Re: [dev] [sbase][RFC] Add a simplistic version of tr

From: Silvan Jegen <s.jegen_AT_gmail.com>
Date: Thu, 28 Nov 2013 13:54:27 +0100

Thanks for the comments!

On Tue, Nov 26, 2013 at 11:40 PM, Thorsten Glaser <tg_AT_mirbsd.de> wrote:
> Strake dixit:
>>On 26/11/2013, Silvan Jegen <s.jegen_AT_gmail.com> wrote:
>>> If you you would rather not take this version, what approach would
>>> you take for the character set mapping when using UTF-8?
>>
>>On Linux, one can easily make a sparse array with 1-page granularity
>>with mmap, and so simply use a (wchar_t []) or (Rune []), but I'm not
>>sure how portable this is.
>
> Pretty portable, and 2²¹ * sizeof(wchar_t)/CHAR_BITS is at best 2²⁵
> or 32 MiB, so this would even work.

If I understand correctly you would use mmap to allocate a sparse
memory area into which we could then directly index (either using
UTF-8 or UTF-32 indices), right?
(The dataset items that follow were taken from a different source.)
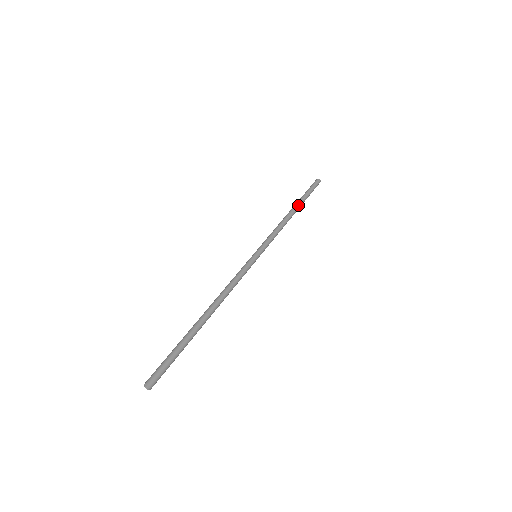
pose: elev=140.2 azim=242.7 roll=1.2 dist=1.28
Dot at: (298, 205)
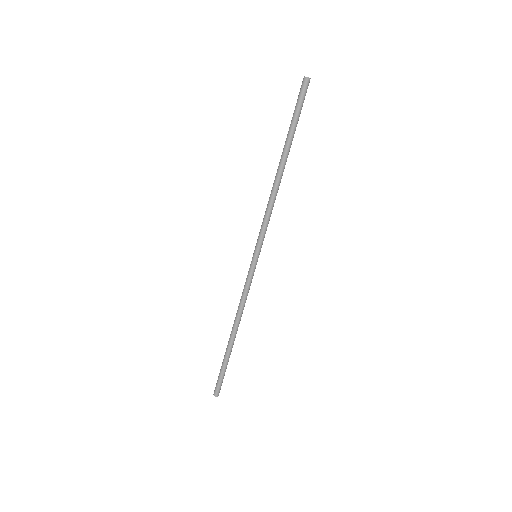
Dot at: (286, 156)
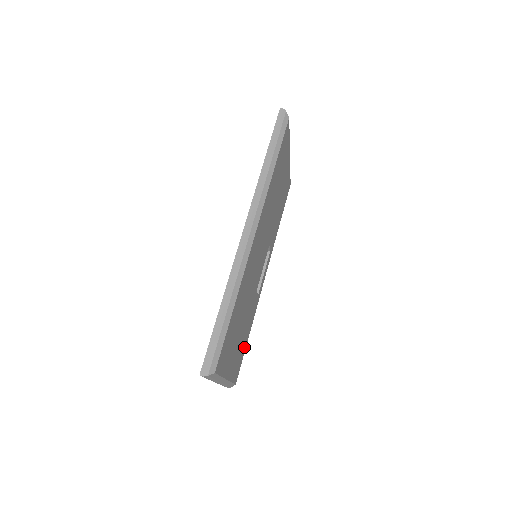
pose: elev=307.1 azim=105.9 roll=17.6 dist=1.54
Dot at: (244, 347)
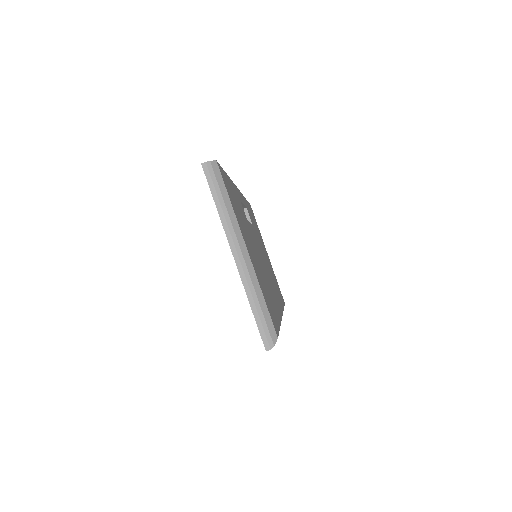
Dot at: (250, 209)
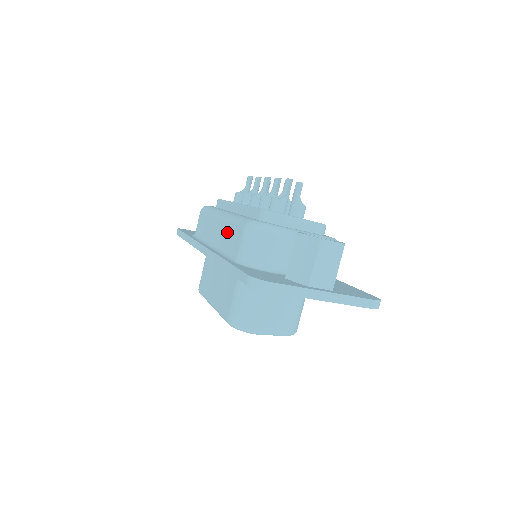
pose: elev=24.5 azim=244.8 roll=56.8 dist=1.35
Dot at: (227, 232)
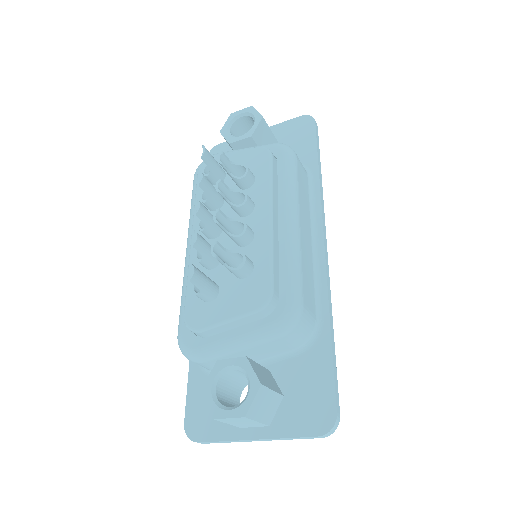
Dot at: occluded
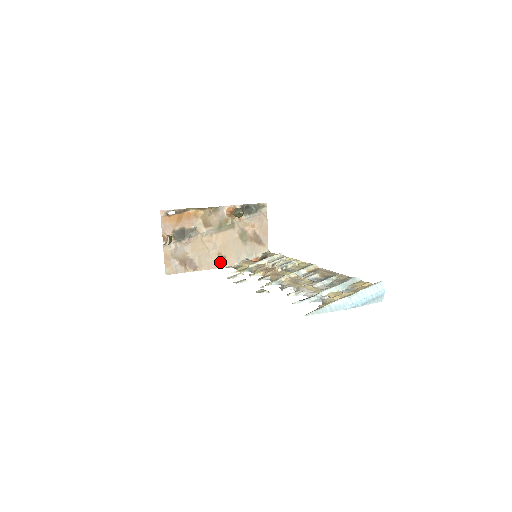
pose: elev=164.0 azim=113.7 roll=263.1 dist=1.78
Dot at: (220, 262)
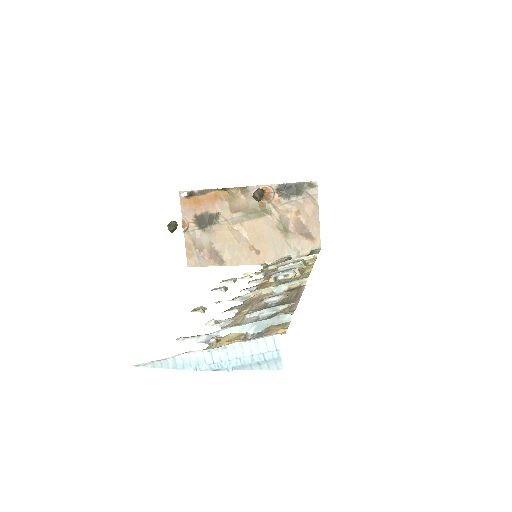
Dot at: (253, 257)
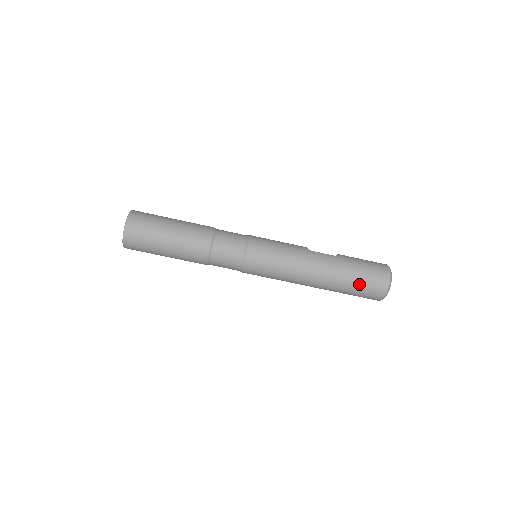
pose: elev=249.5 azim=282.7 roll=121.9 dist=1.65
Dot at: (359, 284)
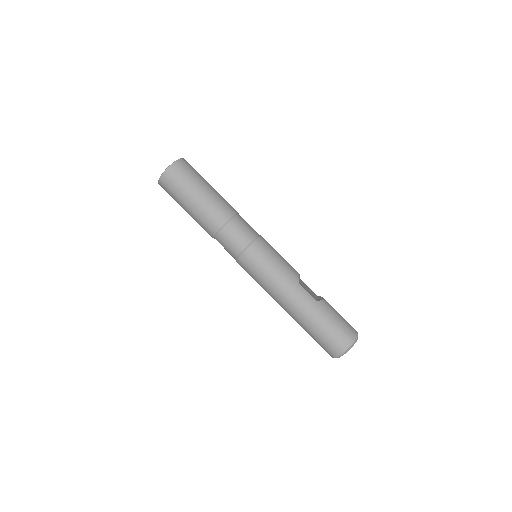
Dot at: (318, 336)
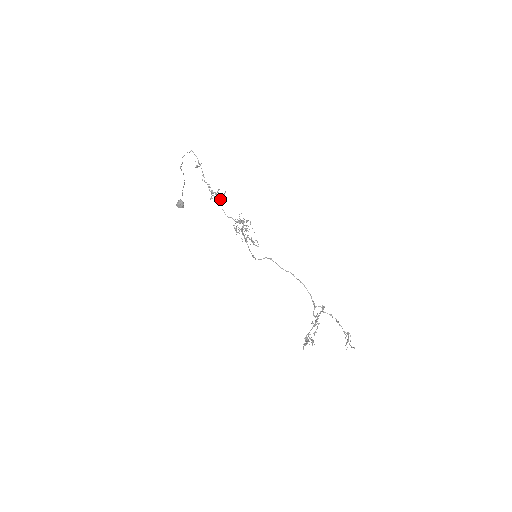
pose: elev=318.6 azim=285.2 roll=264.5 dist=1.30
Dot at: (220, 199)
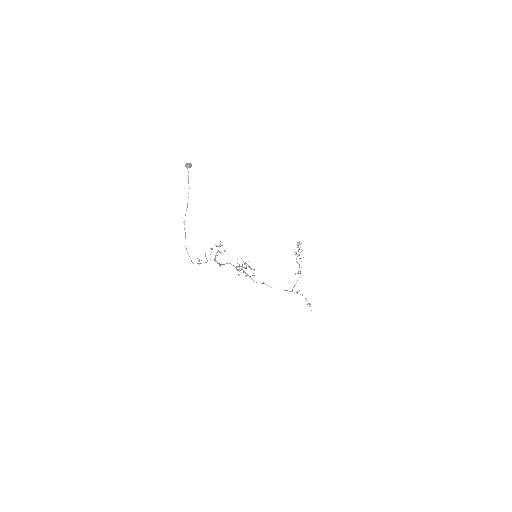
Dot at: occluded
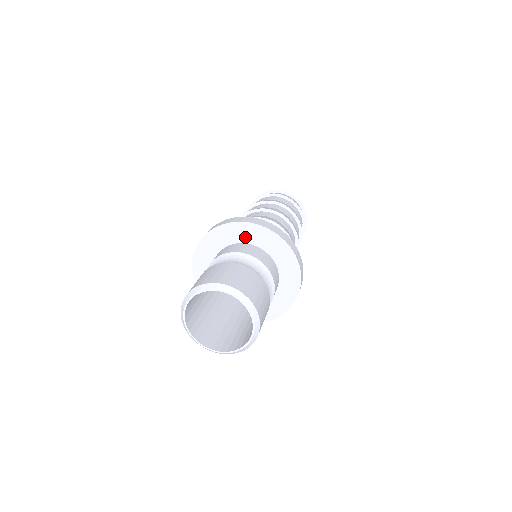
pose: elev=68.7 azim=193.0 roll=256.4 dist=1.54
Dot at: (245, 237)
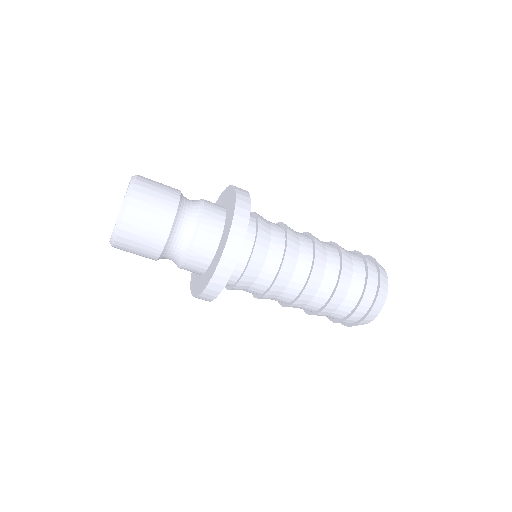
Dot at: (225, 200)
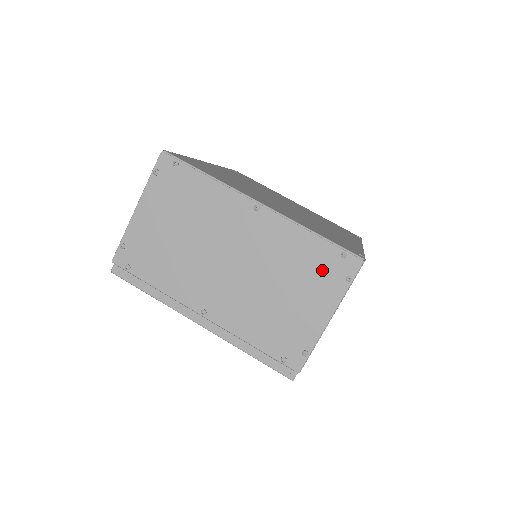
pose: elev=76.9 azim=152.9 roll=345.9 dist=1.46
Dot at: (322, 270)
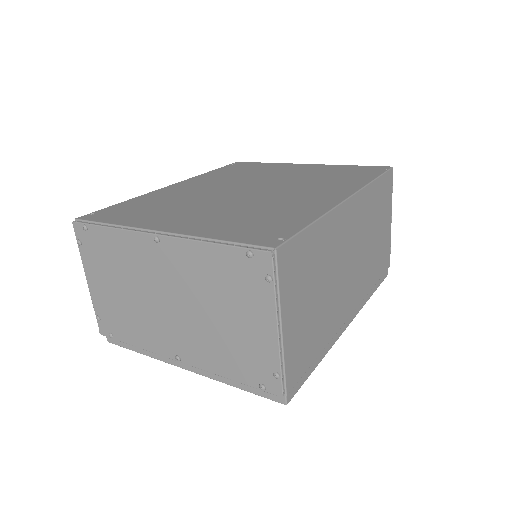
Dot at: (241, 279)
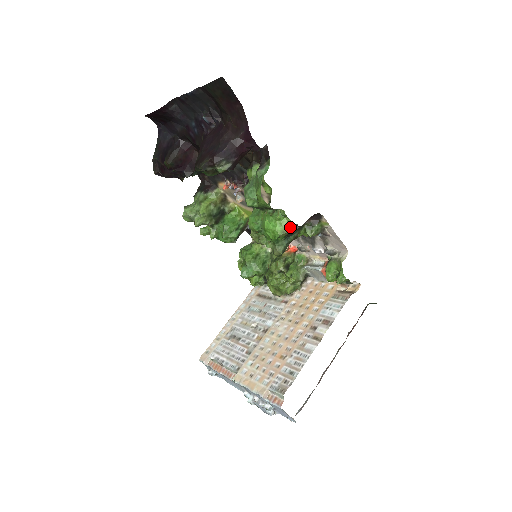
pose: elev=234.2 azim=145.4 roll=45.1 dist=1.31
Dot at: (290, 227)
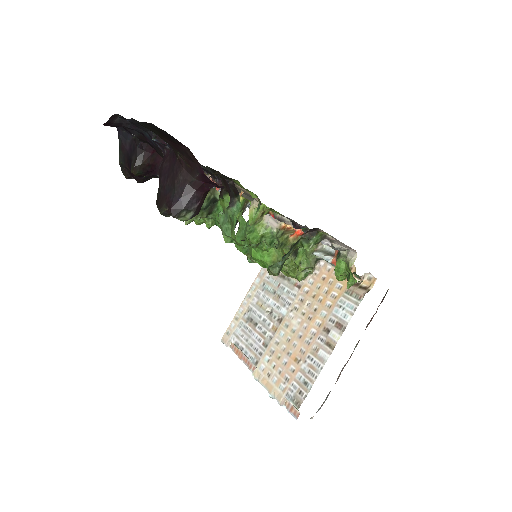
Dot at: (280, 257)
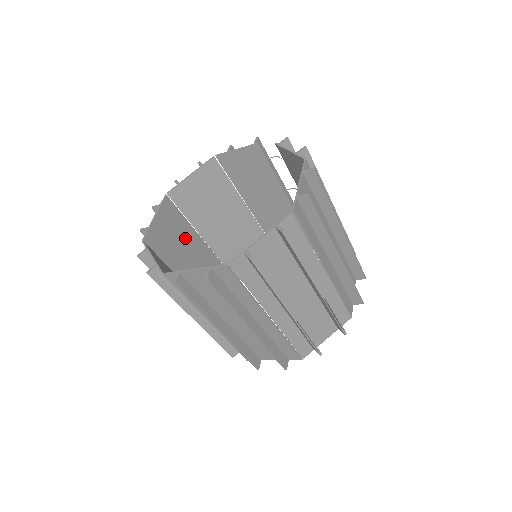
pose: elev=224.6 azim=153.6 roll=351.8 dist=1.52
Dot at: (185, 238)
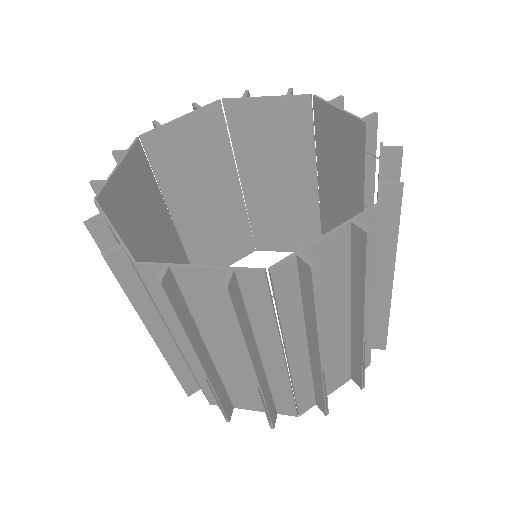
Dot at: (212, 167)
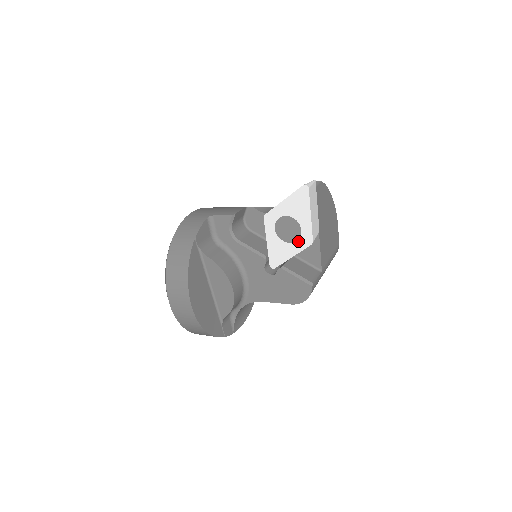
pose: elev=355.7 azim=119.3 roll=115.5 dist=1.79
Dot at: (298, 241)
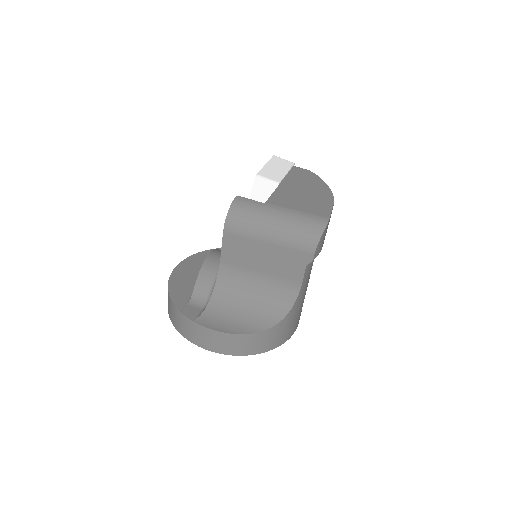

Since mmap needs a file descriptor
argument I would need a "typed memory object" for use with mmap which
can be obtained by using
http://pubs.opengroup.org/onlinepubs/009695399/functions/posix_typed_mem_open.html
. Those functions are POSIX so they should be reasonably portable I
would assume.


> But common, for Unicode, is to use the planes.
>
> struct {
> wchar_t foo[0x100];
> } *repl[0x1100];
>
> Do note that sizeof(wchar_t) may be 16, and that the OS’ own
> representation of wchar_t may not be Unicode, so the type would
> be semantically wrong.
>
> You might want to use uint32_t there.

Sadly, I do not follow. I recognize that the lengths of those arrays
multiplied correspond to the maximum number of Unicode code points
(1,114,112) but I am not sure how the mapping (from UTF-8 or UTF-32
encoding) should be done. Care to enlighten me?